Her eyes opened and a sigh escaped her lips. Snow blew through the windows, coating her body in a light blanket. The fire melted the snow as quickly as it fell and kept us warm, despite the dropping temperatures. I let out my breath. A crystal cloud danced in the air. The sun shone bright as it peeked through the cloud-packed sky.

“Reychel,” Alia groaned. “Where are we?”

She lifted her head off the stone floor. Her glazed eyes swept around the tower.

“In the highest tower. We’re going to stay here until Mark arrives with help. I started a fire to keep us warm until then.”

Alia’s eyes narrowed. “Then you’re going to kill me?”

“No. We aren’t going to kill you, Alia. If we did, that would make us just as evil as you.”

“So cliché, Reychel. I was hoping you had more danger inside you, like your friend Krissin. Unfortunately you’re just as boring as I always believed. You don’t deserve to have a place as the Prophet. Some leader. When you finally capture your enemy, you don’t act on it. You hide, like the coward you are, until your friends can help you. Pathetic.”

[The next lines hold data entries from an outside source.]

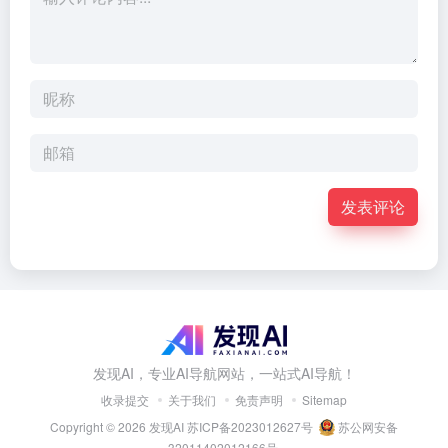
发表评论
发现AI，专业AI导航网站，一站式AI导航！
收录提交
关于我们
免责声明
Sitemap
Copyright © 2026
发现AI
苏ICP备2023012627号
苏公网安备
32011402012166号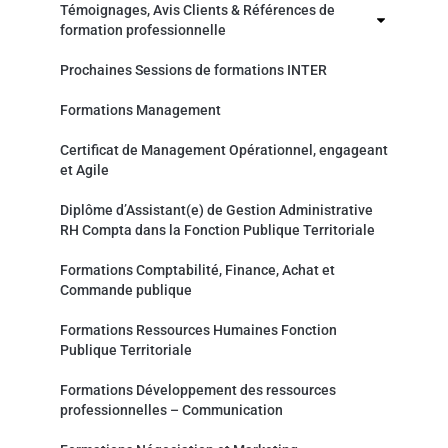
Témoignages, Avis Clients & Références de
formation professionnelle
Prochaines Sessions de formations INTER
Formations Management
Certificat de Management Opérationnel, engageant
et Agile
Diplôme d’Assistant(e) de Gestion Administrative
RH Compta dans la Fonction Publique Territoriale
Formations Comptabilité, Finance, Achat et
Commande publique
Formations Ressources Humaines Fonction
Publique Territoriale
Formations Développement des ressources
professionnelles – Communication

I stared at her, the silence as still and heavy as the stones surrounding us.

“I care about life. If that makes me a pathetic coward, then that’s fine.” I walked over to Alia and crouched on the floor next to her. A few days ago I would have been afraid of her, but now I wasn’t. Cowardice and confidence were two different things and I’d changed. Alia had no power over me that I didn’t have over her. “There is someone who cares about you, Alia. Maybe if you’d stop being so angry and power-hungry you could see that.”

“I don’t have time for love. Not now.” Her eyes flashed at me. “Maybe once I’ve destroyed you and taken control of Serenia, I can talk to Zuri about her feelings.”

My eyes widened in surprise. So Alia did know.

“I’m not blind, Reychel. Sadly, you’re the one who’s been far too trusting and blind when it comes to love.”

I looked out the window and a passing cloud, heavy with snow, captured me. I fell to the stone floor, overcome with a ripping headache.

 

The night swirled around me, confusing my senses. I didn’t know if I was inside or outside, but the blackness weighed on my soul. Clutching the knife to my breast, I walked on silent tiptoes, dancing circles around the box before me. Whatever lie inside it made mewling noises, not quite like a kitten, but unlike anything I’d ever heard before.

I grasped the hilt of the knife with both hands and raised it above my head. My arms shook. I debated whether or not to kill whatever was in that box. The noise annoyed me and I wanted, no needed, it to stop.

Taking a deep breath, I plunged the knife into the blanketed bundle.

Silence. Finally. Sweet quiet.

I pulled the knife out, blood dripping from the blade.

 

I left the vision in time to see Alia’s fingers flicking the air and a shimmering portal appeared. Ivy stepped through, her bald head glistening in the magical air surrounding her.

“How did you do that?” I snapped my head back between Alia and Ivy. The last I’d been told, Ivy was held securely in the Southern Kingdom. There was no way she could have ported between the two while Nemison’s force field was in place. My eyes flickered to the windows. The shimmering air confirmed that Nemison’s plan was still working.